Writers aren’t special. They’re not tortured artists, and they’re not some ethereal class of people doing the work of the gods. We’re a keyboard peripheral, made of bones and tendons and squishy staring brains. We’re strange and often alone, and may well tick the boxes on the crazy test. But we work. We read, watch, listen, learn. Until we can never really switch off.
I want to write books too, or the closely related I really want to be an author, are fantastic aspirations. But if that’s all you’ve got in that bag of ambitions, expect people to get real tired, real quick.
An aspiring painter can want to beat the sistine chapel. The working painters of the world won’t fall prostrate before them, and wonder starry-eyed at their grand ambitions. That painter learns the sistine chapel in detail, and works.
Wanting things to happen is bullshit. We get to work like everyone else, or we don’t eat. If we don’t have the time, then we make time. There’s no easy way.
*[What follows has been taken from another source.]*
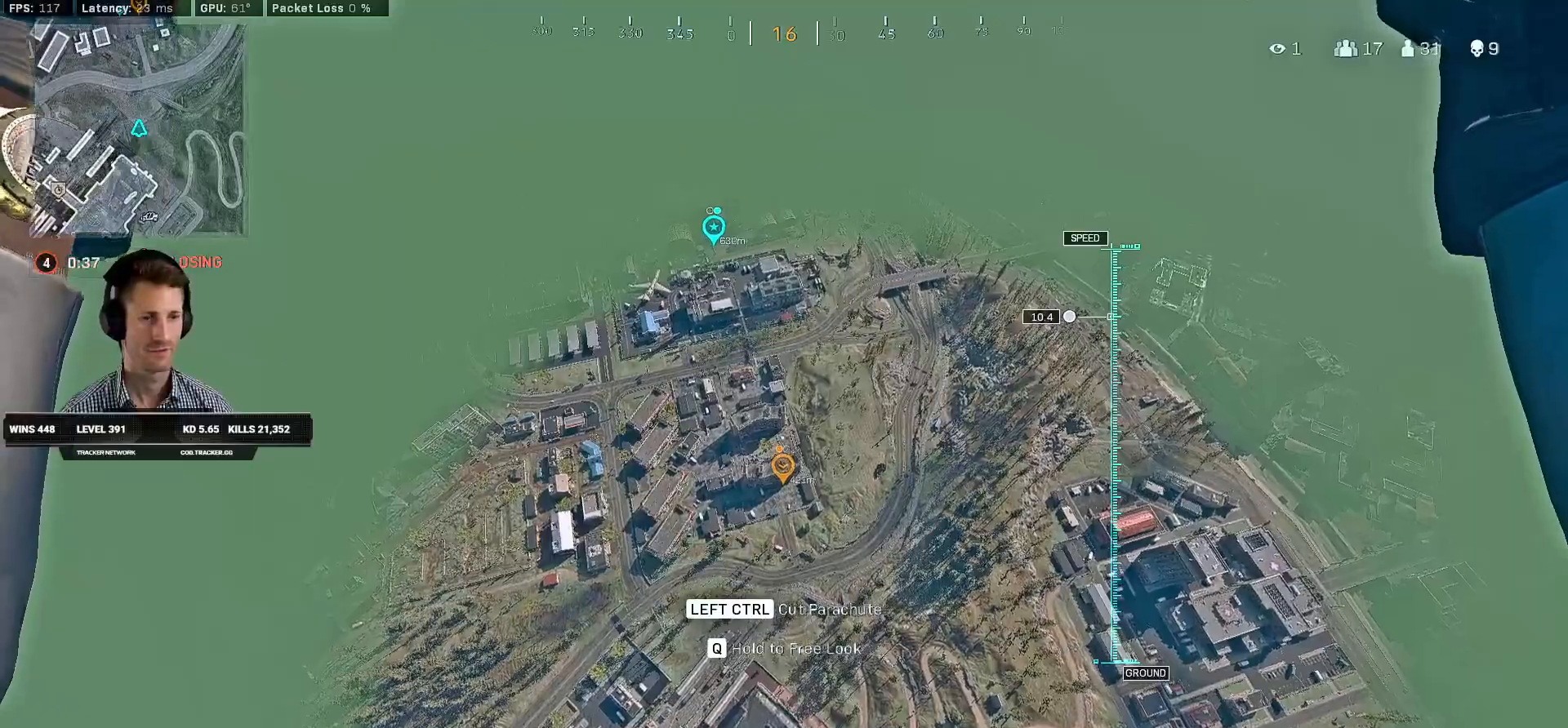
{"keys": ["s"], "mouse": [], "events": [[50, "w", "up"], [317, "s", "down"]]}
So here it is: the truth we should be told in college. There is no creative community. It’s pure meritocracy, and we’re largely in it alone. We’re in this for a love of the work itself, and for the fans we might attract along the way. There’s plenty of guidance out there, to encourage us and point us in the right direction. But when it comes down to it, you’re on your own. You work, and work bloody hard.
You don’t tell anyone that you want to write a book. It fools you into thinking that it’s already well underway. You keep your mouth firmly shut, and let your keyboard do the talking. You publish something crappy, and improve next time. That’s the only way it’s done.
Anyone can want to write a book. Anyone can want to do anything.
Be the one who stops talking about it, and do it.